Data to process:

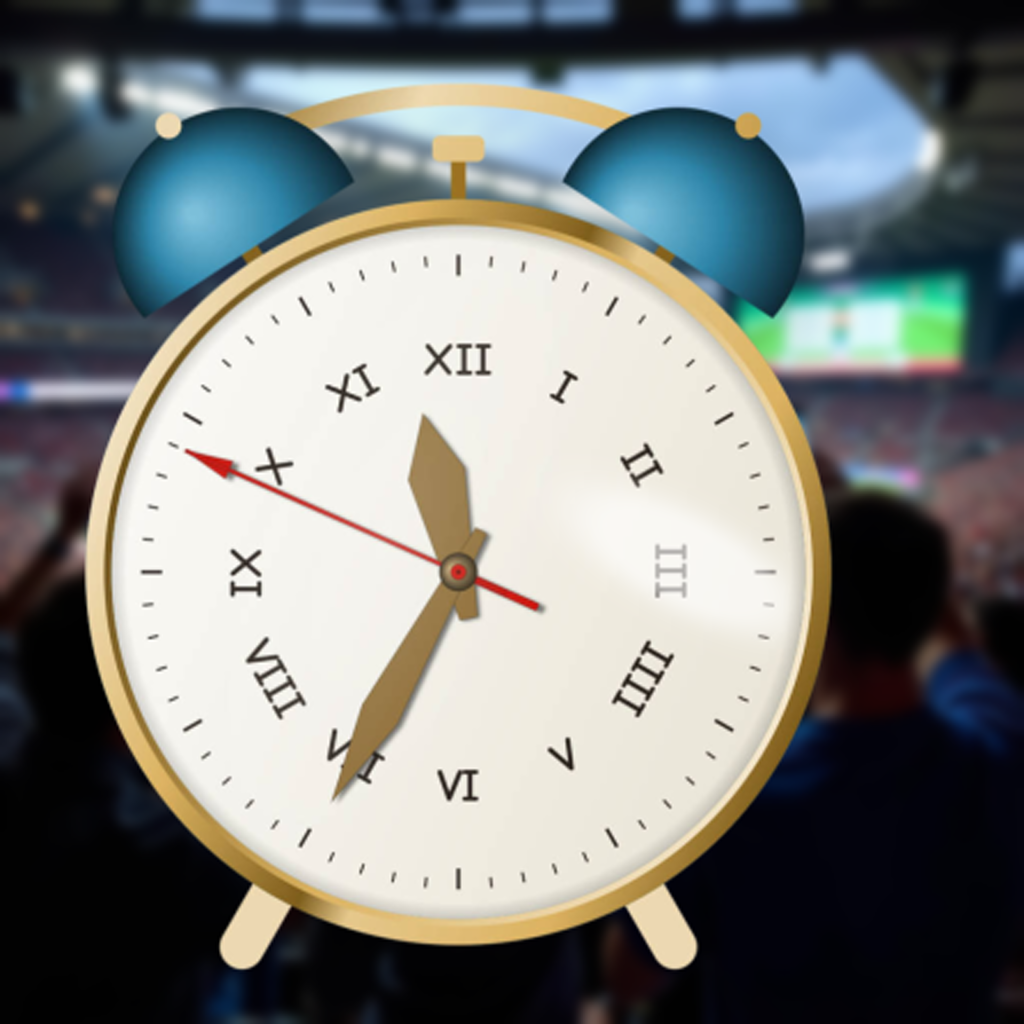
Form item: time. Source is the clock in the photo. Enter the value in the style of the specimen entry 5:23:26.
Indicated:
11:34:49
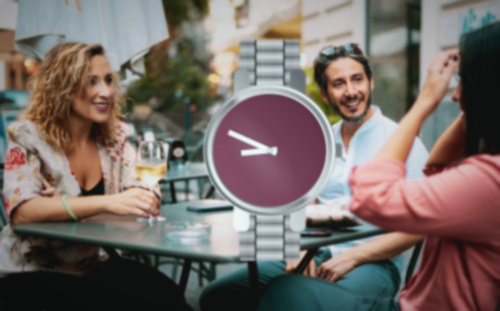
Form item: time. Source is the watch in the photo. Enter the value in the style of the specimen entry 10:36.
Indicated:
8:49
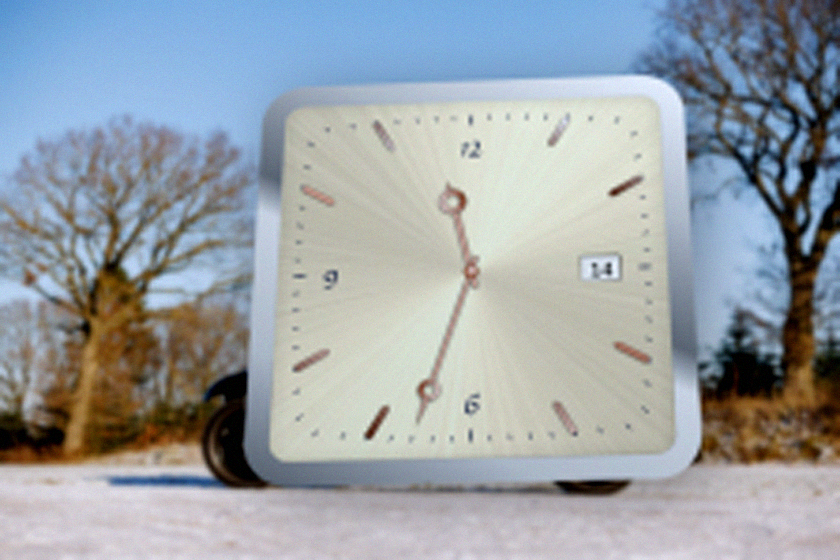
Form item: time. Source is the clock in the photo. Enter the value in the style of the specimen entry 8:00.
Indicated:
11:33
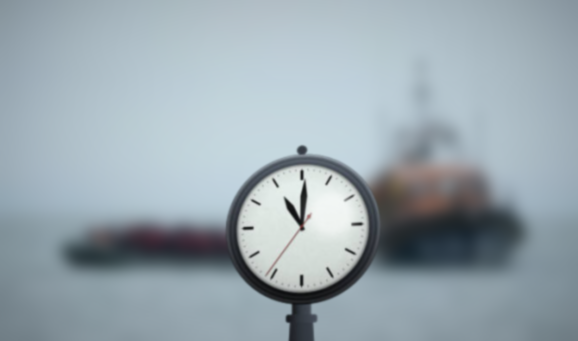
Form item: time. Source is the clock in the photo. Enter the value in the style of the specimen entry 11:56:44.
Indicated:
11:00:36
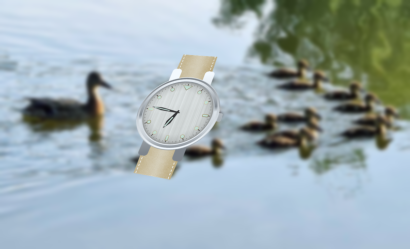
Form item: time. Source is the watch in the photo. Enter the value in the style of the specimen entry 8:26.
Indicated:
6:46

Work to complete:
Format all the items above as a two-column CSV with the header row item_text,reading, giving one row per item with its text and its answer, each in a single quoted field and with line breaks replaced by spaces. Omit the pictures.

Correct response:
item_text,reading
"Form item: time. Source is the clock in the photo. Enter the value in the style of the specimen entry 5:23:26. Indicated:","11:34:49"
"Form item: time. Source is the watch in the photo. Enter the value in the style of the specimen entry 10:36. Indicated:","8:49"
"Form item: time. Source is the clock in the photo. Enter the value in the style of the specimen entry 8:00. Indicated:","11:33"
"Form item: time. Source is the clock in the photo. Enter the value in the style of the specimen entry 11:56:44. Indicated:","11:00:36"
"Form item: time. Source is the watch in the photo. Enter the value in the style of the specimen entry 8:26. Indicated:","6:46"